Consigne donnée:
Répondez aux questions suivantes à partir du texte sur Villon et Sermoise, ci-dessous.
(a) Avec quoi Villon abat-il finalement Sermoise ?
(b) Quel faux nom Villon donne-t-il au barbier ?
(c) Après le cloître, où Sermoise est-il transporté, et quand y meurt-il ?

Texte fourni:
Surviennent alors un certain Philippe Sermoise, ou Chermoye, prêtre, et maistre Jehan le Mardi. D’après l’acte, qui suit le récit de Villon, sans en faire la critique, ce prêtre Sermoise cherche querelle au poète, qui d’abord répond doucement, se lève pour faire place... Mais Sermoise tire de dessous sa robe une grande dague et frappe Villon à la face « jusques à grant effusion de sang, Villon, lequel, pour le serain, était vêtu d’un mantel et à sa ceinture avait pendant une dague sous icelui », la tire et frappe Sermoise à l’aine, « ne cuidant pas l’avoir frappé ». (Cette excuse est fort suspecte.) Comme l’autre n’a pas, semble-t-il, son compte et le poursuit encore, il l’abat d’une pierre en plein visage. Tous les témoins ont fui.
Villon court se faire panser chez un barbier. Le barbier, qui doit faire son rapport, demande au client son nom. Villon donne le faux nom de Michel Mouton. Quant à Sermoise, transporté d’abord dans un cloître, puis à l’Hôtel-Dieu, il y meurt, le surlendemain, « faute de bon gouvernement ». Le meurtrier trouve prudent de s’enfuir.

Extrait de données:

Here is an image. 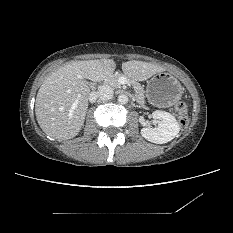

Corrigé de l'exercice:
(a) Il l'abat d'une pierre en plein visage.
(b) Il donne le nom de Michel Mouton.
(c) Il est transporté à l'Hôtel-Dieu, où il meurt le surlendemain.